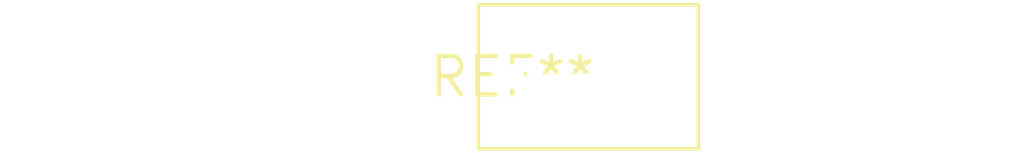
<source format=kicad_pcb>
(kicad_pcb (version 20240108) (generator pcbnew)

  (general
    (thickness 1.6)
  )

  (paper "A4")
  (layers
    (0 "F.Cu" signal)
    (31 "B.Cu" signal)
    (32 "B.Adhes" user "B.Adhesive")
    (33 "F.Adhes" user "F.Adhesive")
    (34 "B.Paste" user)
    (35 "F.Paste" user)
    (36 "B.SilkS" user "B.Silkscreen")
    (37 "F.SilkS" user "F.Silkscreen")
    (38 "B.Mask" user)
    (39 "F.Mask" user)
    (40 "Dwgs.User" user "User.Drawings")
    (41 "Cmts.User" user "User.Comments")
    (42 "Eco1.User" user "User.Eco1")
    (43 "Eco2.User" user "User.Eco2")
    (44 "Edge.Cuts" user)
    (45 "Margin" user)
    (46 "B.CrtYd" user "B.Courtyard")
    (47 "F.CrtYd" user "F.Courtyard")
    (48 "B.Fab" user)
    (49 "F.Fab" user)
    (50 "User.1" user)
    (51 "User.2" user)
    (52 "User.3" user)
    (53 "User.4" user)
    (54 "User.5" user)
    (55 "User.6" user)
    (56 "User.7" user)
    (57 "User.8" user)
    (58 "User.9" user)
  )

  (setup
    (pad_to_mask_clearance 0)
    (pcbplotparams
      (layerselection 0x00010fc_ffffffff)
      (plot_on_all_layers_selection 0x0000000_00000000)
      (disableapertmacros false)
      (usegerberextensions false)
      (usegerberattributes false)
      (usegerberadvancedattributes false)
      (creategerberjobfile false)
      (dashed_line_dash_ratio 12.000000)
      (dashed_line_gap_ratio 3.000000)
      (svgprecision 4)
      (plotframeref false)
      (viasonmask false)
      (mode 1)
      (useauxorigin false)
      (hpglpennumber 1)
      (hpglpenspeed 20)
      (hpglpendiameter 15.000000)
      (dxfpolygonmode false)
      (dxfimperialunits false)
      (dxfusepcbnewfont false)
      (psnegative false)
      (psa4output false)
      (plotreference false)
      (plotvalue false)
      (plotinvisibletext false)
      (sketchpadsonfab false)
      (subtractmaskfromsilk false)
      (outputformat 1)
      (mirror false)
      (drillshape 1)
      (scaleselection 1)
      (outputdirectory "")
    )
  )

  (net 0 "")

  (footprint "C_Rect_L7.0mm_W4.5mm_P5.00mm" (layer "F.Cu") (at 0 0))

)

</source>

* [WORK ORDER]:
Once you reach the line that holds "(usegerberattributes false)", print it and every line after it through the end of the records, word for word.

* [COMPLETED TASK]:
      (usegerberattributes false)
      (usegerberadvancedattributes false)
      (creategerberjobfile false)
      (dashed_line_dash_ratio 12.000000)
      (dashed_line_gap_ratio 3.000000)
      (svgprecision 4)
      (plotframeref false)
      (viasonmask false)
      (mode 1)
      (useauxorigin false)
      (hpglpennumber 1)
      (hpglpenspeed 20)
      (hpglpendiameter 15.000000)
      (dxfpolygonmode false)
      (dxfimperialunits false)
      (dxfusepcbnewfont false)
      (psnegative false)
      (psa4output false)
      (plotreference false)
      (plotvalue false)
      (plotinvisibletext false)
      (sketchpadsonfab false)
      (subtractmaskfromsilk false)
      (outputformat 1)
      (mirror false)
      (drillshape 1)
      (scaleselection 1)
      (outputdirectory "")
    )
  )

  (net 0 "")

  (footprint "C_Rect_L7.0mm_W4.5mm_P5.00mm" (layer "F.Cu") (at 0 0))

)

</source>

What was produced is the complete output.